No mundo majoritariamente urbano, a boa cidade é condição para o desenvolvimento.
A pandemia pôs em evidência a interdependência entre economia, política, sociedade, planeta e cidade. Caiu por terra a convicção muito difundida de que a cidade dependeria do crescimento econômico para ser melhor e menos desigual. De fato, a cidade é receptiva, mas também é ativa em relação aos diversos fatores constituintes da vida em sociedade. Emerge uma outra convicção, a de que não haverá desenvolvimento sem cidades ajustadas às exigências contemporâneas.

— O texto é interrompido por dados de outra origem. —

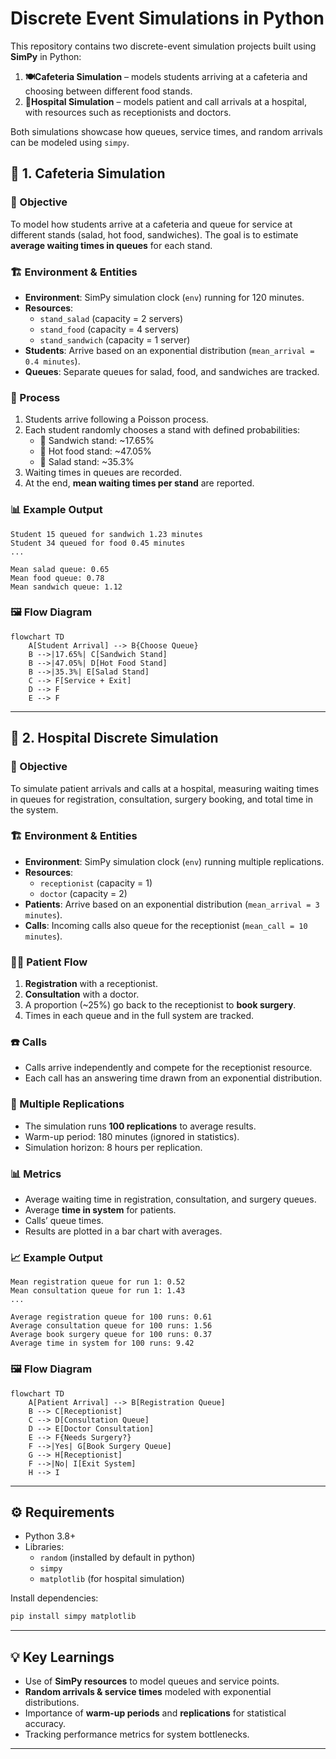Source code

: # Discrete Event Simulations in Python

This repository contains two discrete-event simulation projects built using **SimPy** in Python:

1. **🍽️Cafeteria Simulation** – models students arriving at a cafeteria and choosing between different food stands.  
2. **🏥Hospital Simulation** – models patient and call arrivals at a hospital, with resources such as receptionists and doctors.  

Both simulations showcase how queues, service times, and random arrivals can be modeled using `simpy`.

## 🥗 1. Cafeteria Simulation

### 🎯 Objective
To model how students arrive at a cafeteria and queue for service at different stands (salad, hot food, sandwiches). The goal is to estimate **average waiting times in queues** for each stand.

### 🏗️ Environment & Entities
- **Environment**: SimPy simulation clock (`env`) running for 120 minutes.  
- **Resources**:  
  - `stand_salad` (capacity = 2 servers)  
  - `stand_food` (capacity = 4 servers)  
  - `stand_sandwich` (capacity = 1 server)  
- **Students**: Arrive based on an exponential distribution (`mean_arrival = 0.4 minutes`).  
- **Queues**: Separate queues for salad, food, and sandwiches are tracked.

### 🔄 Process
1. Students arrive following a Poisson process.  
2. Each student randomly chooses a stand with defined probabilities:  
   - 🥪 Sandwich stand: ~17.65%  
   - 🍲 Hot food stand: ~47.05%  
   - 🥗 Salad stand: ~35.3%  
3. Waiting times in queues are recorded.  
4. At the end, **mean waiting times per stand** are reported.

### 📊 Example Output
```
Student 15 queued for sandwich 1.23 minutes
Student 34 queued for food 0.45 minutes
...

Mean salad queue: 0.65
Mean food queue: 0.78
Mean sandwich queue: 1.12
```

### 🖼️ Flow Diagram
```mermaid
flowchart TD
    A[Student Arrival] --> B{Choose Queue}
    B -->|17.65%| C[Sandwich Stand]
    B -->|47.05%| D[Hot Food Stand]
    B -->|35.3%| E[Salad Stand]
    C --> F[Service + Exit]
    D --> F
    E --> F
```

---

## 🏥 2. Hospital Discrete Simulation

### 🎯 Objective
To simulate patient arrivals and calls at a hospital, measuring waiting times in queues for registration, consultation, surgery booking, and total time in the system.

### 🏗️ Environment & Entities
- **Environment**: SimPy simulation clock (`env`) running multiple replications.  
- **Resources**:  
  - `receptionist` (capacity = 1)  
  - `doctor` (capacity = 2)  
- **Patients**: Arrive based on an exponential distribution (`mean_arrival = 3 minutes`).  
- **Calls**: Incoming calls also queue for the receptionist (`mean_call = 10 minutes`).  

### 🧑‍⚕️ Patient Flow
1. **Registration** with a receptionist.  
2. **Consultation** with a doctor.  
3. A proportion (~25%) go back to the receptionist to **book surgery**.  
4. Times in each queue and in the full system are tracked.  

### ☎️ Calls
- Calls arrive independently and compete for the receptionist resource.  
- Each call has an answering time drawn from an exponential distribution.

### 🔁 Multiple Replications
- The simulation runs **100 replications** to average results.  
- Warm-up period: 180 minutes (ignored in statistics).  
- Simulation horizon: 8 hours per replication.  

### 📊 Metrics
- Average waiting time in registration, consultation, and surgery queues.  
- Average **time in system** for patients.  
- Calls’ queue times.  
- Results are plotted in a bar chart with averages.

### 📈 Example Output
```
Mean registration queue for run 1: 0.52
Mean consultation queue for run 1: 1.43
...

Average registration queue for 100 runs: 0.61
Average consultation queue for 100 runs: 1.56
Average book surgery queue for 100 runs: 0.37
Average time in system for 100 runs: 9.42
```

### 🖼️ Flow Diagram
```mermaid
flowchart TD
    A[Patient Arrival] --> B[Registration Queue]
    B --> C[Receptionist]
    C --> D[Consultation Queue]
    D --> E[Doctor Consultation]
    E --> F{Needs Surgery?}
    F -->|Yes| G[Book Surgery Queue]
    G --> H[Receptionist]
    F -->|No| I[Exit System]
    H --> I
```

---

## ⚙️ Requirements

- Python 3.8+  
- Libraries:
  - `random`  (installed by default in python)
  - `simpy`  
  - `matplotlib` (for hospital simulation)  

Install dependencies:
```bash
pip install simpy matplotlib
```

---

## 💡 Key Learnings

- Use of **SimPy resources** to model queues and service points.  
- **Random arrivals & service times** modeled with exponential distributions.  
- Importance of **warm-up periods** and **replications** for statistical accuracy.  
- Tracking performance metrics for system bottlenecks.  

---
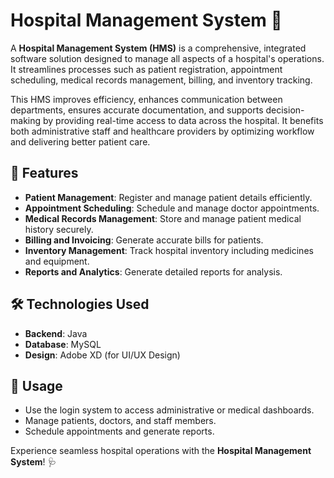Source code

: # Hospital Management System 🏥

A **Hospital Management System (HMS)** is a comprehensive, integrated software solution designed to manage all aspects of a hospital's operations. It streamlines processes such as patient registration, appointment scheduling, medical records management, billing, and inventory tracking. 

This HMS improves efficiency, enhances communication between departments, ensures accurate documentation, and supports decision-making by providing real-time access to data across the hospital. It benefits both administrative staff and healthcare providers by optimizing workflow and delivering better patient care.

## 🚀 Features
- **Patient Management**: Register and manage patient details efficiently.
- **Appointment Scheduling**: Schedule and manage doctor appointments.
- **Medical Records Management**: Store and manage patient medical history securely.
- **Billing and Invoicing**: Generate accurate bills for patients.
- **Inventory Management**: Track hospital inventory including medicines and equipment.
- **Reports and Analytics**: Generate detailed reports for analysis.

## 🛠️ Technologies Used
- **Backend**: Java
- **Database**: MySQL
- **Design**: Adobe XD (for UI/UX Design)

## 📖 Usage
- Use the login system to access administrative or medical dashboards.
- Manage patients, doctors, and staff members.
- Schedule appointments and generate reports.

Experience seamless hospital operations with the **Hospital Management System**! 🩺

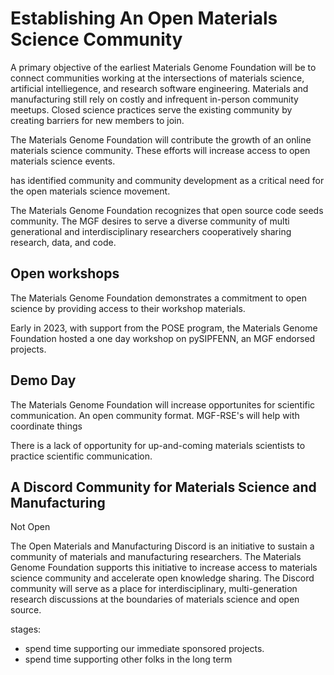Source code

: # Establishing An Open Materials Science Community

A primary objective of the earliest Materials Genome Foundation will be to connect communities working at the intersections of materials science, artificial intelliegence, and research software engineering. Materials and manufacturing still rely on costly and infrequent in-person community meetups. Closed science practices serve the existing community by creating barriers for new members to join. 

The Materials Genome Foundation will contribute the growth of an online materials science community. These efforts will increase access to open materials science events.

has identified community and community development as a critical need for the open materials science movement.

The Materials Genome Foundation recognizes that open source code seeds community. The MGF desires to serve a diverse community of multi generational and interdisciplinary researchers cooperatively sharing research, data, and code.

## Open workshops

The Materials Genome Foundation demonstrates a commitment to open science by providing access to their workshop materials. 

Early in 2023, with support from the POSE program, the Materials Genome Foundation hosted a one day workshop on pySIPFENN, an MGF endorsed projects.

## Demo Day

The Materials Genome Foundation will increase opportunites for scientific communication.
An open community format.
MGF-RSE's will help with coordinate things

There is a lack of opportunity for up-and-coming materials scientists to practice scientific communication. 

## A Discord Community for Materials Science and Manufacturing

Not Open

The Open Materials and Manufacturing Discord is an initiative to sustain a community of materials and manufacturing researchers.
The Materials Genome Foundation supports this initiative to increase access to materials science community and accelerate open knowledge sharing. The Discord community will serve as a place for interdisciplinary, multi-generation research discussions at the boundaries of materials science and open source.

stages: 
* spend time supporting our immediate sponsored projects.
* spend time supporting other folks in the long term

Há pouco mais de um ano, em entrevista ao Le Monde, o centenário filósofo francês Edgar Morin sugeriu a possibilidade das forças do bem saírem vitoriosas no pós-pandemia, ainda que hoje sejam fracas e dispersas. E que, nessa situação, quando o improvável pode acontecer, é sadio tomarmos o partido da esperança.
Penso que essa compreensão foi central para os debates no 27º Congresso Mundial de Arquitetos UIA2021RIO, que se realiza principalmente de modo digital com participação de centenas de conferencistas, palestrantes e debatedores de todo o mundo, oferecendo suas experiências e reflexões.
Ressalta-se entre elas o entendimento de que nossas cidades precisam ser redesenhadas ante os desafios deste século 21. Elas precisam corresponder à sua condição essencial de lugar da interação e das oportunidades, da tolerância e da anti-segregação, do conhecimento e da inovação, das principais trocas culturais e econômicas. Como diz matéria publicada pelo New York Times, em maio de 2020, “apesar de todas as suas falhas, as cidades são a infraestrutura da igualdade”.
Alguns conceitos emergem como consensuais nas reflexões dos congressistas. Tal como o de que a boa cidade exige a universalização dos serviços públicos, inclusive o de segurança, seja para promover o desenvolvimento, seja como imposição ética insuperável.
Nas nossas cidades brasileiras, tão abandonadas há décadas, é necessário reconhecer o enorme potencial que resulta da incorporação das áreas populares, favelas e periferias, à plena condição de cidade. A urbanização desses assentamentos consolidados, com a redução da insalubridade e da precariedade das moradias, é uma tarefa que nossa experiência demonstra ser possível técnica e economicamente.
As cidades concentram os principais desafios em relação às mudanças climáticas. Para o seu enfrentamento, a expansão da ocupação urbana precisa ser contida. Esse é um processo difícil, visto a ideia prevalecente que identifica expansão da cidade com progresso. Contudo, é uma exigência de sustentatilidade e condiz com a qualificação dos sistemas de mobilidade, com o aproveitamento dos vazios urbanos, com densidade demográfica adequada ao aproveitamento de equipamentos e serviços, entre outros fatores.
São muitas as faces a serem redesenhadas para trazer nossas cidades para um século que se pretenda mais equitativo e que destaque valores de Humanidade. Planejar e projetar nossas cidades é uma delas. Visto que nossas cidades não deverão crescer em população, salvo algumas exceções, é preciso considerar que nosso sistema urbano está feito. Tratar a cidade como função de Estado, não de governo, há de ser uma política essencial.
A cidade é construção coletiva. A cidade saudável, justa e sustentável depende de políticas públicas democráticas, participativas e equitativas. Sobretudo, depende de nosso empenho e cuidado.